While you're at it, do the same thing with the
Dads Army movie. It may have been an unhappy experience for the cast** but little of that shows on screen, even if does flag a little towards the end. Demonstrating the process by which the Home Guard came into existence, the film is obviously helped by the brilliant ensemble cast, but the decision to re-tell the whole of the first TV series was a masterstroke which paid off handsomely. Again, highly recommended to any fan of the television show.
One last thing - lots of character actors turn up in numerous different spin-off movies, to the extent that watched one after another it appears that there were only about a dozen actors available in the seventies.
Johnny Briggs (
MATH, BTH),
Bill Pertwee (
MATH, DA),
Jack Smethurst (
MATH, PS, LTN),
Carol Hawkins (
BTH, PS),
Patsy Rowlands (
PS, BTH),
Michael Robbins (
MATH, OTB, TDUDP) and - showing a willingness to serve above and beyond the call of duty - the mighty
Bill Maynard (
MATH, BTH, S&S, TDUDP, plus
the TV version of
Frankie Howerd's
Up Pompeii, sundry
Carry Ons and Confessions of... movies galore). Without the safety net of these cut-price knock-offs of popular telly you wonder how some of this lot would have paid their mortgages...

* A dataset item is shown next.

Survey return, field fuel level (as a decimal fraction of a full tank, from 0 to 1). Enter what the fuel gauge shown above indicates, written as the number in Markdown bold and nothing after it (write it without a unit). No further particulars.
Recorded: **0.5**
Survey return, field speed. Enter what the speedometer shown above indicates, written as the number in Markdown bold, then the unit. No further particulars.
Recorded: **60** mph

Actually, one final last thing - how cool would it be if they were still making these movies? Imagine a big screen version of
My Family where dentist Ben and his dysfunctional brood head for the Costa Del Sol, or where Ashley and Elaine from the
Two of Us buy a rundown hotel in the countryside, with predictably hilarious results?

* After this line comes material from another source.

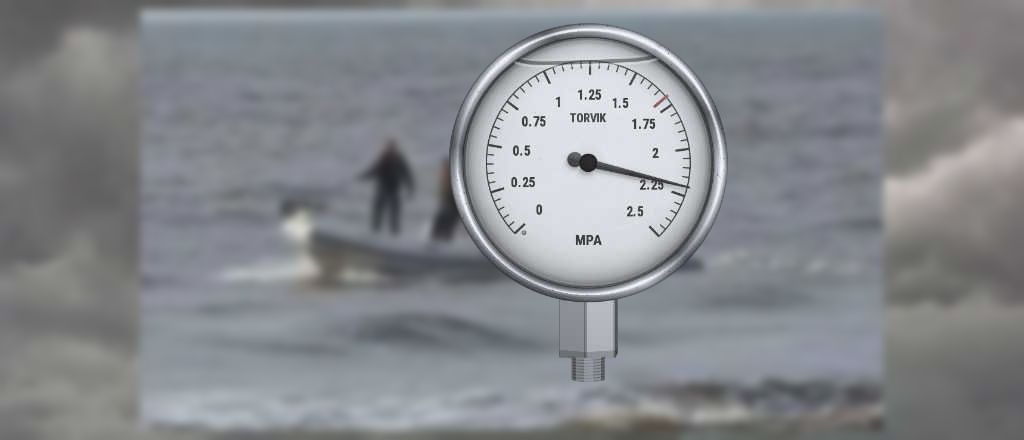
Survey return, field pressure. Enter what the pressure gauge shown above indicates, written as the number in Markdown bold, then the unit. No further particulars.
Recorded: **2.2** MPa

Very cool, that's how cool that would be.
* Should anyone have a copy, I would love to see the single pilot episode of the US version of Are You Being Served, Beane's of Boston
**Primarily due to interference from the the studio who wanted to make it more cinematic rather than reflecting the TV series and hence recast Mavis Pike with a bigger name and moved filming to a new location. More specifically, there was a good deal of unrest caused by the fact that the director Norman Cohen was both not terribly good and was being told what to do on a daily basis by studio bosses who weren't even on site, and the manner in which rewrites were taking place outwith Croft and Perry's control.